Post Kala-azar Dermal Leishmaniasis (PKDL)
This is a painless maculo-papular and nodular rash that starts from the paranasal areas on the face and spreads all over the body. It occurs only with L donovani as etiology; not with L infantum. It is commonly seen in Sudan (in 50-60%) and occurs within six months of treatment. In India subcontinent, the incidence is 5-10% and occurs years later.
In Ethiopia it is more frequently seen among HIV co-infected patients. PKDL may also occur before the VL (Pre-KDL), together with the VL (para-KDL) or post treatment (PKDL). PKDL may be a sign of immune reconstitution. While the skin lesions are staffed with leishmania parasites, the parasites are typically absent from the spleen and bone marrow. Patients with PKDL may serve as reservoirs in the community and play role in the transmission of the disease.

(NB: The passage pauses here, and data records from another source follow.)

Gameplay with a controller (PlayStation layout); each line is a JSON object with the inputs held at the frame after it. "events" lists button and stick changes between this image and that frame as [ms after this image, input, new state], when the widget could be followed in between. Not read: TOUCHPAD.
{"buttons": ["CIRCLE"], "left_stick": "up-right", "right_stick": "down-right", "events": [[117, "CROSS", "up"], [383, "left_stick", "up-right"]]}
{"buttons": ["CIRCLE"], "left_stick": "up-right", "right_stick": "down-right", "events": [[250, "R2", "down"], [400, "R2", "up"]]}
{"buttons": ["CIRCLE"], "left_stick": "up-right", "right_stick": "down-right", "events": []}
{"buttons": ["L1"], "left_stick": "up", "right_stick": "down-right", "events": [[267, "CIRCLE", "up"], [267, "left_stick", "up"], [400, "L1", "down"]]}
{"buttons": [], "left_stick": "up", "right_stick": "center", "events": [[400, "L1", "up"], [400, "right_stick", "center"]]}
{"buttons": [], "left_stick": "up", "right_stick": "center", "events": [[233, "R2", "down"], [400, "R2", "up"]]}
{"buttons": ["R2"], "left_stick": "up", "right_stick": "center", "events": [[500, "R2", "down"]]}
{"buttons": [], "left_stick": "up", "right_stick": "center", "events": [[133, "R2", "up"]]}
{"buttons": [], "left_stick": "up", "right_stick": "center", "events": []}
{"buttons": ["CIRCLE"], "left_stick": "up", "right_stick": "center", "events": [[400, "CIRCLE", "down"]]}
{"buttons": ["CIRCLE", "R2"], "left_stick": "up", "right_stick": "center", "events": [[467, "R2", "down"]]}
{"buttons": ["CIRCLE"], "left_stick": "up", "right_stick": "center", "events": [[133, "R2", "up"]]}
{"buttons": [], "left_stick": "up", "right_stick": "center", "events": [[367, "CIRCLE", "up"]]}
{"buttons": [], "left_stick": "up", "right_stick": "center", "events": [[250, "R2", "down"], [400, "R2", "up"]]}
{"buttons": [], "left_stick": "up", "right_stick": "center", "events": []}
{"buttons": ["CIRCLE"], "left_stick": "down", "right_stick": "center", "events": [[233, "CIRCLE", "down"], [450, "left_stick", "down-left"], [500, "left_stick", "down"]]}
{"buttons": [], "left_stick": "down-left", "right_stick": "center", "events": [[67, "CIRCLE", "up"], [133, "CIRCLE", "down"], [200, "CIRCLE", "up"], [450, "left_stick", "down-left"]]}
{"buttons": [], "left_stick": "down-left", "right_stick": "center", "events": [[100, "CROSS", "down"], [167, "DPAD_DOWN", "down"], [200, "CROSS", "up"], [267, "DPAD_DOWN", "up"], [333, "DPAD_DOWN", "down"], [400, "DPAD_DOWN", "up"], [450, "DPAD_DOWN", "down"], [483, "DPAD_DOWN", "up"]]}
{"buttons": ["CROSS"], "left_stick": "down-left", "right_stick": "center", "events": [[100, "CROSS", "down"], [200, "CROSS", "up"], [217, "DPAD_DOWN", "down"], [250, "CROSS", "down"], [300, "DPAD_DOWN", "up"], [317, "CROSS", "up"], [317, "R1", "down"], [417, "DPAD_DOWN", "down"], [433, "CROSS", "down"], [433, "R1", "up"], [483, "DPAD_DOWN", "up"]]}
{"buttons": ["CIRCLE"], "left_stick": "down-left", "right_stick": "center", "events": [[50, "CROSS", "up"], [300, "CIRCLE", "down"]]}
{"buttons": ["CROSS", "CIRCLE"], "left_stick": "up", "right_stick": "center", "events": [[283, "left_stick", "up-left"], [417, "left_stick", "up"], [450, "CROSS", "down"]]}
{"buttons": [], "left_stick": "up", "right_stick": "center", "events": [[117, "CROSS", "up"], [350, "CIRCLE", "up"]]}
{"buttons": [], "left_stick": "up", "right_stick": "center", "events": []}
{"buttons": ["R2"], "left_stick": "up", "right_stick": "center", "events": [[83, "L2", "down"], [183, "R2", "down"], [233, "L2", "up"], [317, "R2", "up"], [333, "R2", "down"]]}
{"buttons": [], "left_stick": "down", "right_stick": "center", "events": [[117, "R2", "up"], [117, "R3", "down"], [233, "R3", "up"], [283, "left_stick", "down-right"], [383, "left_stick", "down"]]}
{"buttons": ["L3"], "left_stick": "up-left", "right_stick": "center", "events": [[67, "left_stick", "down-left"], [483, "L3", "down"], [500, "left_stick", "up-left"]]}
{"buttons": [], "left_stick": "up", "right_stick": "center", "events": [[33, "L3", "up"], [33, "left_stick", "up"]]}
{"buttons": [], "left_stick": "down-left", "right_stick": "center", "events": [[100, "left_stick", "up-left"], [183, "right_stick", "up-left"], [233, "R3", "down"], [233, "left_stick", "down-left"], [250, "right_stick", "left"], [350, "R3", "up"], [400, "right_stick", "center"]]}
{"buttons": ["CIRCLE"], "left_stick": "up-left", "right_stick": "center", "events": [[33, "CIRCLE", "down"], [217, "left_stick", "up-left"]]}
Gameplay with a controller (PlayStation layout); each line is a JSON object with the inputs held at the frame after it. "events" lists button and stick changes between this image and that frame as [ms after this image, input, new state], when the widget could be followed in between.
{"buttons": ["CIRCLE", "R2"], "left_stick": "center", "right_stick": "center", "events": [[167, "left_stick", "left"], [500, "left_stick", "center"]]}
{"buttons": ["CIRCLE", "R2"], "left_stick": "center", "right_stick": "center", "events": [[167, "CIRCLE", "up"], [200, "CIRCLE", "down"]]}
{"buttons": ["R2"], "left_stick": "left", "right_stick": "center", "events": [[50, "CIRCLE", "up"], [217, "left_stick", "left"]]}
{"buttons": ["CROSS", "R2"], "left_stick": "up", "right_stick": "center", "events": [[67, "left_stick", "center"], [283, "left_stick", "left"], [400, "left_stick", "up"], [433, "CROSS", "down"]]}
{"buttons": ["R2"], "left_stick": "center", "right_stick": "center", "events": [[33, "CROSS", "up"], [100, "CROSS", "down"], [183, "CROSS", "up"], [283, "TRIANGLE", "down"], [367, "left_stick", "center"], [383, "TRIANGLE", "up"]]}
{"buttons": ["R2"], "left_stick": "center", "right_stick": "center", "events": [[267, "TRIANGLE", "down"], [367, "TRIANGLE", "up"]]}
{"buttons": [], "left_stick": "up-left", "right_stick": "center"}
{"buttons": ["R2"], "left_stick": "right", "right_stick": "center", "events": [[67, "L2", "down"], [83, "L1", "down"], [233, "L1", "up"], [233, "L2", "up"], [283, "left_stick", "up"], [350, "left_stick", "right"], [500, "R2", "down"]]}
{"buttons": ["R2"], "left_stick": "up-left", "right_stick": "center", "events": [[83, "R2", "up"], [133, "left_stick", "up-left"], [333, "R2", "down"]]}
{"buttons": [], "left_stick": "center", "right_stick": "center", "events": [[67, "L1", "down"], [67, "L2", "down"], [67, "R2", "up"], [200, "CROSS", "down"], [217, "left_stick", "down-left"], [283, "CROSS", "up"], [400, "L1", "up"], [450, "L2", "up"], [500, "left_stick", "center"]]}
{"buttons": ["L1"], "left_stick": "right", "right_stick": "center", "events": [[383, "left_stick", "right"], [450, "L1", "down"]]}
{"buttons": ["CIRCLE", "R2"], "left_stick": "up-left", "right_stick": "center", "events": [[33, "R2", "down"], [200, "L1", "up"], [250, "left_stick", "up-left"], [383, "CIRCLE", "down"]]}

The clinical severity is graded in to three:
Grade 1 – scattered maculopapular or nodular rash mainly on the face. Few areas in the upper chest and limbs may be involved.
Grade 2 – dense lesions extending from the face to the chest, back, upper arms and legs. Blackened or extensive lesions with mucosal involvement are classified as severe grade 2
Grade 3 – this is when the lesions are covering the whole body including the hands and feet. Lesions may form crust, ulcers, sloughing, scaling, blackening and involve mucosa (lips and palate).
Treatment of PKDL – Grade 1 and mild forms of grade 2 PKDL do not need treatment. Such extent of PKDL usually resolves with time spontaneously. Severe form of grade 2 and grade 3 PKDL need drug treatment. Antimonial injections are the recommended and well tolerated medicines recommended in the Ethiopian national guidelines. Combination of SSG and Paromomycin also showed good response rate in a study in Sudan. Miltefosine has good penetration into the skin and good response rate was observed in India. In general PKDL can be treated with any of the regimens as VL. Treatment has to be continued until the lesions get flatten, but scar may persist.